● **The problem**:
Of all the lines below, output only those starting at the one with "278 102 74.28" and ending at the one with "437 477 2727", both ends included, exactly as written.

● **Data records**:

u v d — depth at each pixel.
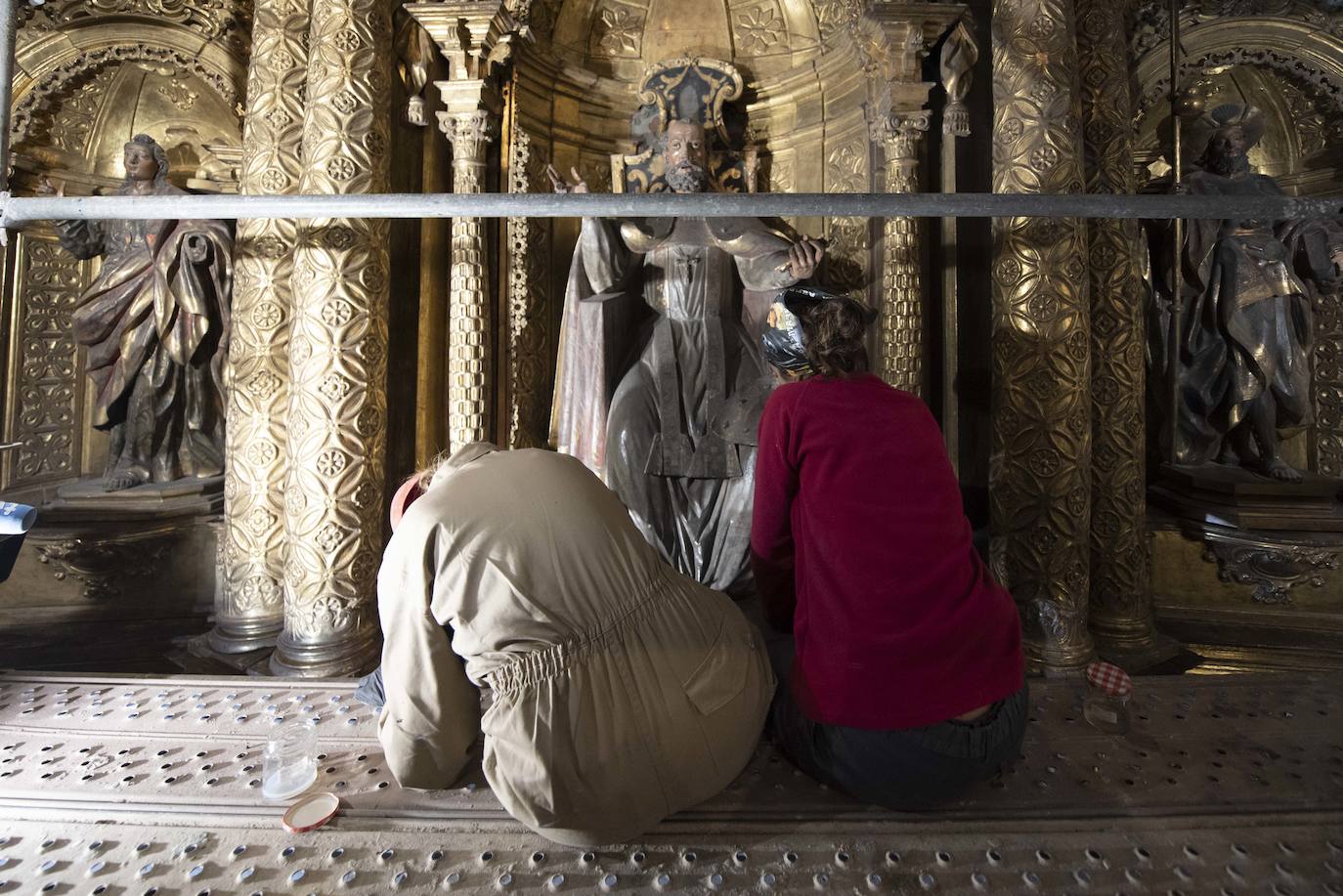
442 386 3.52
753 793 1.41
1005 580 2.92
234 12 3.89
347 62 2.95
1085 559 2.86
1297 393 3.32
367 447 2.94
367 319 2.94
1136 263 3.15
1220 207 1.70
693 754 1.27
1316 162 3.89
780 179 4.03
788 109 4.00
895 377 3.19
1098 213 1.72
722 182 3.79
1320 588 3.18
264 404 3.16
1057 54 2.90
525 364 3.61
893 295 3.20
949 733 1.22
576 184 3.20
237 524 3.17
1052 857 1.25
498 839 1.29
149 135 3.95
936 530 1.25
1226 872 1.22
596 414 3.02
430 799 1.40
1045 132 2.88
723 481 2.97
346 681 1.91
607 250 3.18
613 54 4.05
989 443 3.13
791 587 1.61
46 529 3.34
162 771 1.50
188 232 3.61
* * *
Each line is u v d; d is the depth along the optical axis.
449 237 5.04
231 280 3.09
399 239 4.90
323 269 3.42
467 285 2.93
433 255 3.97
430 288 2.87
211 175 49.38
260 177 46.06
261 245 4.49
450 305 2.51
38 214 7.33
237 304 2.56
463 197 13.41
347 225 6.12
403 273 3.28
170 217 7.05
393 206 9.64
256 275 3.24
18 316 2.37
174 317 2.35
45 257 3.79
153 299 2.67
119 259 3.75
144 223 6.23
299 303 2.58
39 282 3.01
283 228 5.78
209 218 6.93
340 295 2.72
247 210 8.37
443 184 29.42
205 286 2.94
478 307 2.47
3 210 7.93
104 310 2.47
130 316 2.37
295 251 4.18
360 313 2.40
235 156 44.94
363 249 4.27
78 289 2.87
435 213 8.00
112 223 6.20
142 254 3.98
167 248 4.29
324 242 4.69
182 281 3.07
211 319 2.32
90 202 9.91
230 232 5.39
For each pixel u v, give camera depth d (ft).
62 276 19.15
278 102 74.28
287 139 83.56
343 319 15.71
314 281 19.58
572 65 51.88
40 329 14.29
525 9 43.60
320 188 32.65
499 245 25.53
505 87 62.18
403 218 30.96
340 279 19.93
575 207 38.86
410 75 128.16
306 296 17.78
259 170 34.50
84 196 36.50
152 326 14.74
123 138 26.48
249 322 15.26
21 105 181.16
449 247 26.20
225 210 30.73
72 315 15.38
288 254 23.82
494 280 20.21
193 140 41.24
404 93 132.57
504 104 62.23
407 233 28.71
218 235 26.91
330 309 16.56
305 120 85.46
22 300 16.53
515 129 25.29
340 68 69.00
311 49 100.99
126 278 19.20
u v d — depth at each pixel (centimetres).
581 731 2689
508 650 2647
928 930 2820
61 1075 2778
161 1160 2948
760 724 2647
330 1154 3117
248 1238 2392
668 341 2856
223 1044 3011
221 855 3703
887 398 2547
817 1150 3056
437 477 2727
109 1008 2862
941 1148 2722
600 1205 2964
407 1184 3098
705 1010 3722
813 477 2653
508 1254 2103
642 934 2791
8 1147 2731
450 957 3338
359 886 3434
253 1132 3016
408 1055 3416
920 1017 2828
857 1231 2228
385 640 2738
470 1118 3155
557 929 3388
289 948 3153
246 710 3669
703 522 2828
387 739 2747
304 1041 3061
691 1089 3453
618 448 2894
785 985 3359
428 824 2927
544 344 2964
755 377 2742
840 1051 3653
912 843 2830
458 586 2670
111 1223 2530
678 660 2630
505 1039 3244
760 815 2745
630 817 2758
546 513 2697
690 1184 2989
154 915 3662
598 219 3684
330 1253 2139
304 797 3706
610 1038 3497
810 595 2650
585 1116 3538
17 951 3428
---
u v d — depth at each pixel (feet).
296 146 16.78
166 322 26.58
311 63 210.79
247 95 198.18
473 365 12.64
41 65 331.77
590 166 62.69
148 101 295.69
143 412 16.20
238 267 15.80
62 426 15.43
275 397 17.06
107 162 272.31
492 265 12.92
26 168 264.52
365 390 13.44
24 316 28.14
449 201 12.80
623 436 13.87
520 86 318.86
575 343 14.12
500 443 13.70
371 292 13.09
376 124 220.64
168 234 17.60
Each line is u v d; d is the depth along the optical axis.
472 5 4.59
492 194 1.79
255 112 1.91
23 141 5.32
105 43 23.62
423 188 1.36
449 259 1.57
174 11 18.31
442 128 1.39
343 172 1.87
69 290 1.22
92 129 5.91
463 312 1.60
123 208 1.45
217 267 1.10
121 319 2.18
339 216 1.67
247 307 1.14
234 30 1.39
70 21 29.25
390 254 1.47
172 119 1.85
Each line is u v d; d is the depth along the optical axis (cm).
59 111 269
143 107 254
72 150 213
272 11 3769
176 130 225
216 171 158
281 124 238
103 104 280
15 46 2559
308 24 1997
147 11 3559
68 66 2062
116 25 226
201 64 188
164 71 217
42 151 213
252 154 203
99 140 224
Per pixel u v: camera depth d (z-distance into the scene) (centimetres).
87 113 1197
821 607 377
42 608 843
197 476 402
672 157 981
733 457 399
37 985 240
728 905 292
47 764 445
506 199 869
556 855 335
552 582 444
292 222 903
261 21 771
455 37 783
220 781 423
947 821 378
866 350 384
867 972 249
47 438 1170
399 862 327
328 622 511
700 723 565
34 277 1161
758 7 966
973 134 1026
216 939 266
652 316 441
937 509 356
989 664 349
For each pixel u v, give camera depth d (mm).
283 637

● **Answer section**:
278 102 74.28
287 139 83.56
343 319 15.71
314 281 19.58
572 65 51.88
40 329 14.29
525 9 43.60
320 188 32.65
499 245 25.53
505 87 62.18
403 218 30.96
340 279 19.93
575 207 38.86
410 75 128.16
306 296 17.78
259 170 34.50
84 196 36.50
152 326 14.74
123 138 26.48
249 322 15.26
21 105 181.16
449 247 26.20
225 210 30.73
72 315 15.38
288 254 23.82
494 280 20.21
193 140 41.24
404 93 132.57
504 104 62.23
407 233 28.71
218 235 26.91
330 309 16.56
305 120 85.46
22 300 16.53
515 129 25.29
340 68 69.00
311 49 100.99
126 278 19.20
u v d — depth at each pixel (centimetres).
581 731 2689
508 650 2647
928 930 2820
61 1075 2778
161 1160 2948
760 724 2647
330 1154 3117
248 1238 2392
668 341 2856
223 1044 3011
221 855 3703
887 398 2547
817 1150 3056
437 477 2727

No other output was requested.